Was it lost in translation? Is it just Russian bluff? Maybe he's right? What is consumerisation except just another facet of keepinf systems secure, why get hung up on it? Maybe it is saving the world. Stick to what you know, be a leader in your filed  in the world will follow. Here's to the next time then.

Ferrari

When Kaspersky Lab's sponsorship of the Ferrari F1 team is mentioned, Kaspersky become very animated – thrilled even. He's just returned from the Italian GP at Monza.

He pulls out copy of an Italian newspaper featuring a photo of Ferrari drivers standing in front of Kaspersky logo in Ferrari pits.  “We didn't pay for that!” he says. He's not a natural motorsport fan, but as he puts it: “as a man, I like it”.

“It was a commercial decision. We were looking for a global sponsorship but football was too simple a game. We wanted a technical sport to match Kaspersky Lab's image. It's also a very dedicated technical team there, it's a garage full to technicians and lot of computers. A Formula One car is a big computer with wheels” he says, not inaccurately.

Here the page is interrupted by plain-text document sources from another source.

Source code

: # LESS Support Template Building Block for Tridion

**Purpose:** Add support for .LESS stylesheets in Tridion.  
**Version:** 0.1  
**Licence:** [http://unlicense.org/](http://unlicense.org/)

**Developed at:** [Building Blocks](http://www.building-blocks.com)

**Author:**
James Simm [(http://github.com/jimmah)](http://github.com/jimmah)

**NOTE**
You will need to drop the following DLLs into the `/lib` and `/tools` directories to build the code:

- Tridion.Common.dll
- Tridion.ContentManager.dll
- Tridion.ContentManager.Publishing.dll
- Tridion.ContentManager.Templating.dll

Kaspersky uses the sponsorship to entertain customers and partners. “They are very happy when we ask them to come to Formula One races. We take them to the garage, sometimes they meet the drivers.

So has it been commercially effective? “We are still waiting for financial figures but my impression is that it is. When we met Ferrari, we just said: ‘We are serious about this'. And we are; because Ferrari doesn't let just anyone be a sponsor…they are very selective”. he says.